自分の持っている薬草や医学の知識が、初めて役に立った日だった。
ならば、それ以前は?
保健委員でなかったオレはどうやって過ごしてたんだっけ。
思い出しても大した事はしてなかった。保健室には居たけれど、都合が良かっただけで、薬草を育てて医学書をめくる。生きてた頃の延長のような生活を送っていた。
「……」
ストローから口を離すと、パックの中にこぽこぽと空気が補充されていく音がした。
――ああ。疲れてるな。
なんとなく思った。
身体ではないどこか。自分の内面というか。詩的な表現をするなら精神とか魂とか、そんなのが重い。
こんな疲れ方をしていると、どうでもいい自問自答は終わらない。
そして、思い出す。
もっと過去の。自分が一歩を踏み外した日のこと。
今日は、そう言う日だった。
□ ■ □
かつて、薬綴兼斗という名だった生徒は、少し引っ込み思案な所はあったけれども、至って普通の少年だった。
思えば小さい頃から草木……というより、薬草の持つ独特の匂いが好きだったが、特筆すべきはそれくらいの、眼鏡と図鑑が似合う子供だった。
初めて気になったのはドクダミ。あの匂いがなんだか好きで、良く摘んでいたのを覚えている。それが薬草や食用になると聞いて、他の植物にも興味を持つようになった。
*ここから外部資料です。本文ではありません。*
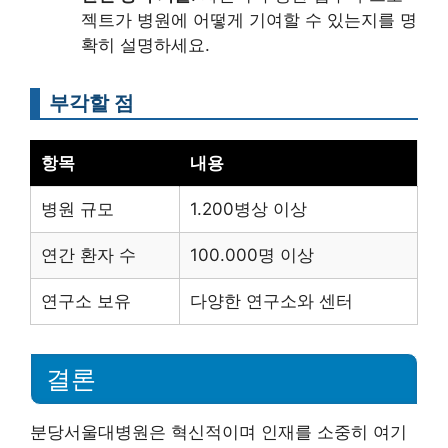
젝트가 병원에 어떻게 기여할 수 있는지를 명
확히 설명하세요.
부각할 점
항목
내용
병원 규모
1.200병상 이상
연간 환자 수
100.000명 이상
연구소 보유
다양한 연구소와 센터
결론
분당서울대병원은 혁신적이며 인재를 소중히 여기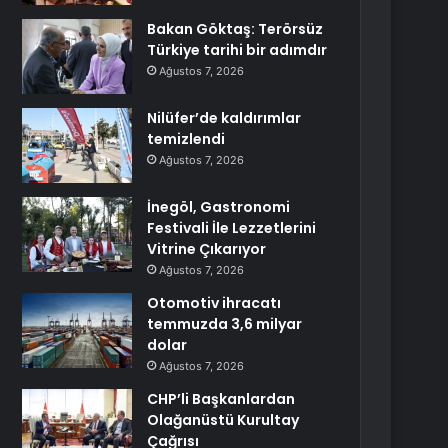
Bakan Göktaş: Terörsüz
Türkiye tarihi bir adımdır
Ağustos 7, 2026
Nilüfer’de kaldırımlar
temizlendi
Ağustos 7, 2026
İnegöl, Gastronomi
Festivali İle Lezzetlerini
Vitrine Çıkarıyor
Ağustos 7, 2026
Otomotiv ihracatı
temmuzda 3,6 milyar
dolar
Ağustos 7, 2026
CHP’li Başkanlardan
Olağanüstü Kurultay
Çağrısı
まずは部屋の植木鉢で。それから庭の片隅で。土を弄り、草花を植え。育てて摘む。
ずっとそうしてきたから、高校で入った園芸部はかなり居心地のいい場所だった。
兼斗は廃部寸前だった園芸部の部長として、花壇を整備し、草花を植え、薬草を育て、その知識を学んだ。
家で。学校で。毎日花壇と向き合って。土を弄って。
同じような日々を過ごしていた。
高校生活も折り返し、寒さも厳しくなってきたある日。
園芸部が管理する花壇を弄りながら、彼はふと思った。
きっかけは忘れてしまった。
誰かに問われたのかもしれない。
自分で気付いたのかもしれない。
思い出す気もないけれど、ともかく、当時の自分は思ってしまった。
「……あれ。オレはこれから先、どうするんだろう?」
もっと言えば。受験とか。進学とか。就職とか。そんな、将来が。
突然ふっつりと見えなくなってしまった。
あったとは思う。
あったはずだ。
それなのに。
自分の行く先にある道を照らす物はひとつもなく。
ただ暗闇だけがそこにあるような。
先の見えない夜道のような。
そんな光景しか、見えなくなった。
そして。
そんな疑問を抱いた時。囁かれたような気がした。
――それなら、ずーっとここに居ればいいんじゃない?
兼斗はその声に答えることはなかったけれども、応えた。
うん。こっちにその答えがあるよ――こっち
囁かれるままに。
――こっちだよ
導かれるままに。
――早くおいでよ
呼ばれるままに。ついて行った。
土足のまま廊下に上がり、階段をのぼり、錆び付いた扉を押し開けた。
今思えば、戻るチャンスはいくらでもあった。
廊下の向こうから聞こえる笑い声とか。
部活動のかけ声とか。
廊下や教室に飾られた草花とか。
自分の手や制服についた土の匂いとか。
我に返る事はいつだってできたような気がする。
けれども、兼斗の足は止まらなかった。
風が吹き上げる屋上を横切り。フェンスを乗り越え。中庭と向かい合っていた。
――ここが入り口。追いかける相手は居ないけど、堂々めぐりには良い場所だよ
言われるままに見下ろす。
そこには小さな小さな園芸部の花壇があった。
あんなにもちっぽけに見える花壇だけれど。
兼斗にとっては、大きな大きな自分の国のような。
手塩にかけて育てた、大切な居場所だったのに。
今の兼斗には、何も見えていなかった。
声は問う。
――飛び込む?
用意された答えは。
「――」
どっちを選んだのかは分からないけど。
ふら、っと。
足が宙に浮いた。
くすくすと笑う声がした。
それは耳元を切る風の音だったのかもしれない。
けれども。
兼斗には確かに、そう聞こえた。